L’ambiance à Damas est sereine. Au centre-ville, le très select Club d’Orient ne désemplit pas, tandis que les touristes du Golfe, qui passent habituellement une partie de l’été à Beyrouth, ont eux aussi débarqué dans la capitale, comblant un peu la désertion des touristes européens.
Les autorités syriennes en profitent pour revenir sur la scène diplomatique. Mise au ban de la communauté internationale pour son « soutien au terrorisme », la Syrie n’avait plus que les Iraniens pour alliés effectifs. Après avoir ignoré ses offres de services en Irak, Washington lui demande aujourd’hui instamment d’user de son « influence » sur le Hezbollah pour faire cesser les attaques sur Israël. L’influence en question est sans doute très exagérée, si l’on considère la puissance et l’autonomie du mouvement libanais, autant militaire que politique. Cette demande de Washington est cependant une façon de reconnaître que la Syrie peut jouer un rôle crucial dans le règlement du conflit, ce qui constitue un progrès.
Si la crise profite au régime syrien sur le plan extérieur, elle le consolide également à l’intérieur. Ainsi, la tiédeur d’une manifestation – fort bien encadrée – des « forces vives » de la nation (universités, ministères, organisations professionnelles) ne saurait dissimuler la réelle ferveur suscitée par la cause libanaise et par le leader du Hezbollah, Hassan Nasrallah, allié de toujours de la Syrie.

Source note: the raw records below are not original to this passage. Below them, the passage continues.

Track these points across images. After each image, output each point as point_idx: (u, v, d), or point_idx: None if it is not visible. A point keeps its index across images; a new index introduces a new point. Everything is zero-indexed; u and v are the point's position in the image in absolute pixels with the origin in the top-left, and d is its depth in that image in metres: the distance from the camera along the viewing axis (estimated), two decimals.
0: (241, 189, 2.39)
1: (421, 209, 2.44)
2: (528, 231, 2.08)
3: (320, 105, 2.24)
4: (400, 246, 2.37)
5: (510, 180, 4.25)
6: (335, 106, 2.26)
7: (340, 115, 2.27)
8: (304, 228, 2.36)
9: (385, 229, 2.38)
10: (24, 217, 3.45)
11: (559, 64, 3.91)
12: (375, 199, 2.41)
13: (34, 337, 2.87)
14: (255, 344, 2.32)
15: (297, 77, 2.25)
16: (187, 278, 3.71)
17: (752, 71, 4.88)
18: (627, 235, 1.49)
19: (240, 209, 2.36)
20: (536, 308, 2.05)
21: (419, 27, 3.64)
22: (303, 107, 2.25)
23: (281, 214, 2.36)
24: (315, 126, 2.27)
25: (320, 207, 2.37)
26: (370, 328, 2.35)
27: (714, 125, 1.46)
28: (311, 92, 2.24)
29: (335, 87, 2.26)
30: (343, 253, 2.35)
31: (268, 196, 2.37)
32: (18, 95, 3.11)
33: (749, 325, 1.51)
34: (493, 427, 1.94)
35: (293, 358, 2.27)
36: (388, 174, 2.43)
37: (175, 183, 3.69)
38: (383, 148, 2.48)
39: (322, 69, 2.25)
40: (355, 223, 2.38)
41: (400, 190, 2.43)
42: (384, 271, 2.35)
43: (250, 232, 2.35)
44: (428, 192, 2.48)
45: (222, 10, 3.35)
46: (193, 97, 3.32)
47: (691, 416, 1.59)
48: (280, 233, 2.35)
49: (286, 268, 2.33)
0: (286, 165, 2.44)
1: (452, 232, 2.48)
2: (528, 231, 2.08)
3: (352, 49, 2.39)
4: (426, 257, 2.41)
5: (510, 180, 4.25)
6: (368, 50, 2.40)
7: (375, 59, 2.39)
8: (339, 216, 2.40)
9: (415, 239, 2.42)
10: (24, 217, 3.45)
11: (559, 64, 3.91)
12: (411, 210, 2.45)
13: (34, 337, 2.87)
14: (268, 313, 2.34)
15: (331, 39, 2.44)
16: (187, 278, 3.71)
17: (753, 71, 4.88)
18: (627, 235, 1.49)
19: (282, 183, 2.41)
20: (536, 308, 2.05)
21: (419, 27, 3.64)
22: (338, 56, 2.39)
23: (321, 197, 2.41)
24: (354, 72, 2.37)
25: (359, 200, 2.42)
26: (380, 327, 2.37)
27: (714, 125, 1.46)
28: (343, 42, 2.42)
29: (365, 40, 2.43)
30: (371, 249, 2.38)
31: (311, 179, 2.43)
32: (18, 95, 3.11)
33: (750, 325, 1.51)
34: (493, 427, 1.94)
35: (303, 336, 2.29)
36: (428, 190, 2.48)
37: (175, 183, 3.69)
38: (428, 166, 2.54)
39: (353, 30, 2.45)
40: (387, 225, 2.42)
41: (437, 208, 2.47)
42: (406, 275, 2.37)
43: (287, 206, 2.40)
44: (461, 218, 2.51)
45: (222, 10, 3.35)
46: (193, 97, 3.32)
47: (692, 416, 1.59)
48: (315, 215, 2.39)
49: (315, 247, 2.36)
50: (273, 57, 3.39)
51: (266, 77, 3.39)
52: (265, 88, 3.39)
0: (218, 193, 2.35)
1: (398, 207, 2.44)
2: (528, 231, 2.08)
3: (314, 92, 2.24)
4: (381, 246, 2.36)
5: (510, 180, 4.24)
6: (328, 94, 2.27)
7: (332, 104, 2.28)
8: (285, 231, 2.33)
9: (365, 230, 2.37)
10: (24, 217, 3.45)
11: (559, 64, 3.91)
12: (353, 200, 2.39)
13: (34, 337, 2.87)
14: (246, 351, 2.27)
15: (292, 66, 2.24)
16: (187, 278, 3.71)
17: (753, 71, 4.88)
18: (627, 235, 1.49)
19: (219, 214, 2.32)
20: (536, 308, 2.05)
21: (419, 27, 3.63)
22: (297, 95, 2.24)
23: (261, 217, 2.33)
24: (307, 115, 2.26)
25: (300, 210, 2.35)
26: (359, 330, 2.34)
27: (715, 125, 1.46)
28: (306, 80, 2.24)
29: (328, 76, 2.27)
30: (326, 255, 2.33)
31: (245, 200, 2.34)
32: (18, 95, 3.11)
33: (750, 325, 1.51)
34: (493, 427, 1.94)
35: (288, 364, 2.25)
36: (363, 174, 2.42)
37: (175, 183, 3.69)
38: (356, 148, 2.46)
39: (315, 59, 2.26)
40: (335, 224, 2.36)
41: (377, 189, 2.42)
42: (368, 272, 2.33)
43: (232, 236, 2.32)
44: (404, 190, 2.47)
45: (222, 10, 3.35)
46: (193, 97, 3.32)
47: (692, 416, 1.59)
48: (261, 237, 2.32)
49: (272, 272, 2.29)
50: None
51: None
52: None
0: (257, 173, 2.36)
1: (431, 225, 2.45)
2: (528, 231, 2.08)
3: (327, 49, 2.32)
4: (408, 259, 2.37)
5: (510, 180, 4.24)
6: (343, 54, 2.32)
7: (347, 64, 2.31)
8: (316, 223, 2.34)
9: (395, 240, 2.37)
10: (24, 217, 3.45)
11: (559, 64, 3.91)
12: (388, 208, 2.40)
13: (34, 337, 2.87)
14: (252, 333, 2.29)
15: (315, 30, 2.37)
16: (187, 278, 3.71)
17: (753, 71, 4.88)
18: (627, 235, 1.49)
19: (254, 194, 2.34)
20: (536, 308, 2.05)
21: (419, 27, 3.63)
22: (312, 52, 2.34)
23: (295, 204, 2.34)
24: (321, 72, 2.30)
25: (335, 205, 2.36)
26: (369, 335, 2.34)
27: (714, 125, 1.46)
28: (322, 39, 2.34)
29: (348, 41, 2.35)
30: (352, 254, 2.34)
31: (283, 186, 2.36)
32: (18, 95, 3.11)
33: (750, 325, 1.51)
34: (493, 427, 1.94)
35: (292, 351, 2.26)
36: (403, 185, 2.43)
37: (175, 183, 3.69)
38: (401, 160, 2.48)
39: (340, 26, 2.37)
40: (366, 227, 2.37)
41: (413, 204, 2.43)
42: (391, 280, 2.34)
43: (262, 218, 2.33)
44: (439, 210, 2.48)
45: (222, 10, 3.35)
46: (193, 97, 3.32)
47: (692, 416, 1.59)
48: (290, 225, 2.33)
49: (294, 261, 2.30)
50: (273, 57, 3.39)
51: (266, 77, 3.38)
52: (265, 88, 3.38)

Le président Bachar al-Assad avait tout intérêt à s’associer à cet engouement populaire : aujourd’hui, la majorité des commerces en Syrie et de très nombreuses automobiles arborent des affiches consacrant la trinité Hafez-le-père, Bachar-le-fils, et Hassan Nasrallah le frère libanais – tandis que la chaîne du Hezbollah, Al-Manar, est diffusée dans de très nombreux cafés et restaurants damascènes, où l’on guette la moindre apparition du leader chiite.